The step is the square of the number of steps: assume that the original subscript in the hash table is X, then the linear test is: x + 1, x + 2, x + 3 ......; In the secondary probe, the probe process is: x + 12, x + 22, x + 32 .......
Secondary detection eliminates the clustering problem in linear detection. This clustering problem is called "original clustering ". However, secondary detection produces another finer clustering problem. The cause is that all the keywords mapped to the same position are the same when looking for a vacant space (The step size is always fixed and is: 1, 4, 9, 16, 25, 36 ......).
4) rehash
To eliminate original clustering and secondary clustering, another method can be used: Re-hash. Now, you need a method to generate a test sequence that depends on the keyword, instead of having the same keyword. If different keywords are mapped to the same Array subscript, you can also use different test sequences.

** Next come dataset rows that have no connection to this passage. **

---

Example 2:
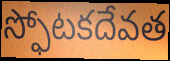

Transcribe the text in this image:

స్ఫోటకదేవత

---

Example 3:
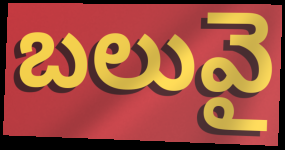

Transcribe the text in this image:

బలువై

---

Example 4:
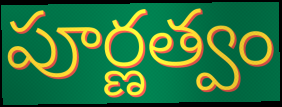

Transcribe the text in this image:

పూర్ణత్వం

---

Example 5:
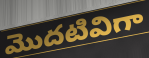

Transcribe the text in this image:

మొదటివిగా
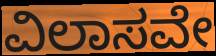
ವಿಲಾಸವೇ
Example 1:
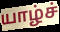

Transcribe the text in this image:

யாழ்ச்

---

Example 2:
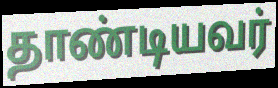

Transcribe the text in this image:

தாண்டியவர்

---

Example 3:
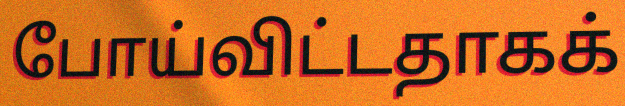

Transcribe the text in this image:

போய்விட்டதாகக்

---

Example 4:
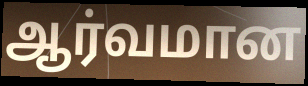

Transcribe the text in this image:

ஆர்வமான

The key word is hashed again using different hash functions, and the result is used as the step size. For the specified keyword, The step size remains unchanged throughout the test, but different keywords use different step sizes.

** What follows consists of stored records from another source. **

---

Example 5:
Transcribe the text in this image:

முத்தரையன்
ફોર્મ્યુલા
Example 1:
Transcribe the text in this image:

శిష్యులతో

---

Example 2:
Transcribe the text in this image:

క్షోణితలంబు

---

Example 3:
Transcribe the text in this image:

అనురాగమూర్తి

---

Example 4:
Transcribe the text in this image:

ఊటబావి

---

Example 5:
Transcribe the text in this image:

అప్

Experience shows that the second hash function must meet the following conditions:
Different from the first Hash Function
You cannot enter 0 (otherwise, there is no step size. Every time the probe is done, it is a static step and an endless loop .)

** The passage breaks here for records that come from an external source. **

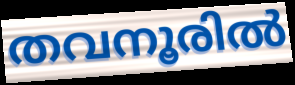
തവനൂരിൽ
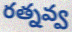
రత్నవ్వ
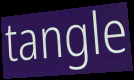
tangle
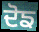
ਦੋਙ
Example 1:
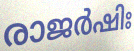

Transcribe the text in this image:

രാജർഷിഃ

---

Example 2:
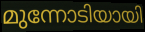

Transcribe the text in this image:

മുന്നോടിയായി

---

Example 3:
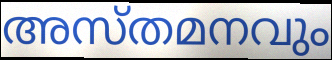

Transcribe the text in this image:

Stepsize = constant-(Key % constant), where constant is a prime number and smaller than the array capacity. Example: stepsize = 5-key % 5;
public class HashTable2 { private DataItem[] itemArray; private int arraySize; private DataItem nonItem; // for deleted items public HashTable2(int size) { this.arraySize = size; itemArray = new DataItem[arraySize]; nonItem = new DataItem(-1); } public void display() { for (DataItem data : itemArray) { if (data != null) { data.printf(); } } } public int hashFuc1(int key) { return key % arraySize; } public int hashFuc2(int key) { /* * non-zero, less than array size, different from hashFuc1. array size * must be relatively prime to 5, 4, 3, 2 */ return 5 - key % 5; } public void insert(DataItem item) { int key = item.getKey(); int hashVal = hashFuc1(key); int stepSize = hashFuc2(key); DataItem tItem; while ((tItem = itemArray[hashVal]) != null && tItem.getKey() != -1) { if (tItem.getKey() == key) { itemArray[hashVal] = item; return; } hashVal += stepSize; // add the step hashVal %= arraySize; // wraparound if necessary } itemArray[hashVal] = item; } public DataItem delete(int key) { int hashVal = hashFuc1(key); int stepSize = hashFuc2(key); DataItem item; while ((item = itemArray[hashVal]) != null) { // until empty cell if (item.getKey() == key) { itemArray[hashVal] = nonItem; return item; } hashVal += stepSize; hashVal %= arraySize; } return null; } public DataItem find(int key) { int hashVal = hashFuc1(key); int stepSize = hashFuc2(key); DataItem item; while ((item = itemArray[hashVal]) != null) { // until empty cell if (item.getKey() == key) { return item; } hashVal += stepSize; hashVal %= arraySize; } return null; }}
The table capacity must be a prime number.
The hash method requires that the table capacity is a prime number. Why is there such a limit? Suppose the table capacity is not a prime number, the table length is 15 (coordinates 0-14), there is a special keyword ing to 0, the step size is 5, the probe sequence is 0, 5, 10, 0, 5 ......, The algorithm will only try these three units until the loop goes on. It is impossible to find other blank units and the algorithm crashes.
If the array capacity is 13, that is, a prime number, the probe sequence accesses all units. That is, 0, 5, 10, 2, 7, 12, 4, 9, 1, 6, 11, and 3. Keep going, as long as there is a blank space in the table, you can detect it. Using the prime number as the array capacity makes it impossible to divide any number, so the probe sequence will eventually check all units.